Ireland: Best little country for plucking refugees out of the sea
We are slow to take in refugees but dispatch rescue ships with great gusto
All at sea: the price tag of a ship like the recently launched LE Samuel Beckett is €48 million, which is also the estimated cost to Ireland of making good on its promise to accept 4,000 Syrian refugees by September 2017.
The Taoiseach says we need a hospital ship. Or to be more exact a “a multipurpose vessel equipped with a fully functioning hospital”. The new ship will allow the Naval Service “help in war and conflict situations”, according to Kenny who threw his weight behind the project – which is included in the White Paper on defence – on a visit to Galway this week.
His enthusiasm is understandable. He was in Galway to commission the LÉ William Butler Yeats, the newest Naval Service vessel. Her sister ship, the LÉ James Joyce, returned from a mission to the Mediterranean Sea a few weeks ago having rescued 2,500 migrants adrift on various boats and rafts during her three-month deployment.
The LÉ James Joyce was the fifth Naval Service vessel to be sent to the Mediterranean since the migrant crisis erupted and, all told, some 12,410 souls have been plucked from the sea by the Irish ships. The LÉ Samuel Beckett is currently on station.
It has been a humanitarian action of which we can all be proud. It has also been a godsend for our political masters who are twisting the wind over how to respond to the migrant crisis that has engulfed Europe.
Politicians of every hue turn up on the quayside to welcome the Naval Service ships home. These occasions are the political equivalent of catnip. What politician would not want to be associated with the feel-good vibe of a small country doing its bit – punching above its weight on the world stage. These self-congratulatory jamborees lend themselves to that particular strain of Irish hubris; the best small country in the world for . . . picking people out of the sea.
Vessels vs refugeesAnd the best bit of all about these quayside welcome homes? There is not a troublesome refugee in sight.
The deployment of Irish vessels has become some sort of smokescreen for the fact we seem to have completely dropped the ball on the other side of the equation: looking after migrants once they have been rescued and sought asylum in Europe.
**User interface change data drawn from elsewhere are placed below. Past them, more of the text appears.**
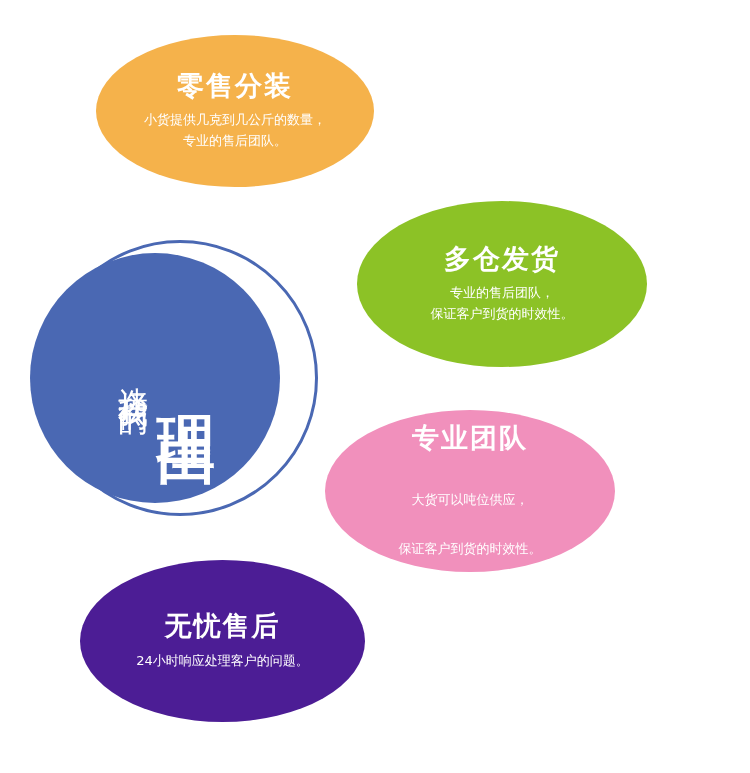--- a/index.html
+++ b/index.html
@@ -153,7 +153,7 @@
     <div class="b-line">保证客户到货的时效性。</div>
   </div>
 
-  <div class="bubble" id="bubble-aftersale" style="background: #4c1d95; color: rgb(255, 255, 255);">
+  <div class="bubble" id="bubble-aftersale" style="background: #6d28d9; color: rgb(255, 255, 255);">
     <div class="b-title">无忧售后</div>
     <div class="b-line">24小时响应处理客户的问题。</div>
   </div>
This week, Kenny said it was “his wish” the new ship would be built to serve in humanitarian crises. It was in “keeping with our rich tradition of charity and volunteering” and the ships were bringing “not just hope and comfort, but life itself to the migrant men, women and children pulled from the sea”.
You can’t help but notice the absurdity of a Taoiseach who has refused to show any personal leadership on the issue of resettling refugees wanting to buy a new ship so that we can make our selves feel good by rescuing more of them – just to then dump them in Italy and Greece.
In one of those happy coincidences that columnists love, the price tag of a ship such as the recently launched LÉ Samuel Beckett is €48 million, which is also the estimated cost to Ireland of making good on its promise to accept 4,000 Syrian refugees by September 2017.
Sympathy vs actionThis coincidence rather neatly addresses any argument to the effect that Ireland has too many problems of its own and can’t afford to take in any refugees. But, in truth, nobody you might take seriously has ever really tried to make that argument.
In fact the interesting thing is that nobody of any consequence ever made any argument at all for not accepting refugees. According to the International Rescue Committee, we are the most welcoming country in Europe for Syrian refugees. Some nine out of 10 people surveyed in Ireland last August expressed some degree of sympathy towards refugees from Syria.
But as of the end of September, Ireland had accepted only 439 refugees under the various schemes operated by the EU since October 2015, according to the European Commission. At the current rate, there is no prospect of hitting the 2017 target.
The official explanation for the delay is operational issues in Greece and Italy and also the migrants themselves who are reluctant to co-operate with the registration process. Delegations have been dispatched to Greece but nothing seems to happen.
The lack of any meaningful public pressure has without a doubt contributed to the general lack of urgency on the behalf of our politicians. The political upside is clearly limited and the risks of some sort of negative reaction once refugees are here in significant numbers is real enough.
It seems that it is not so much a case that we don’t want to take them. It is more that we just can’t be bothered.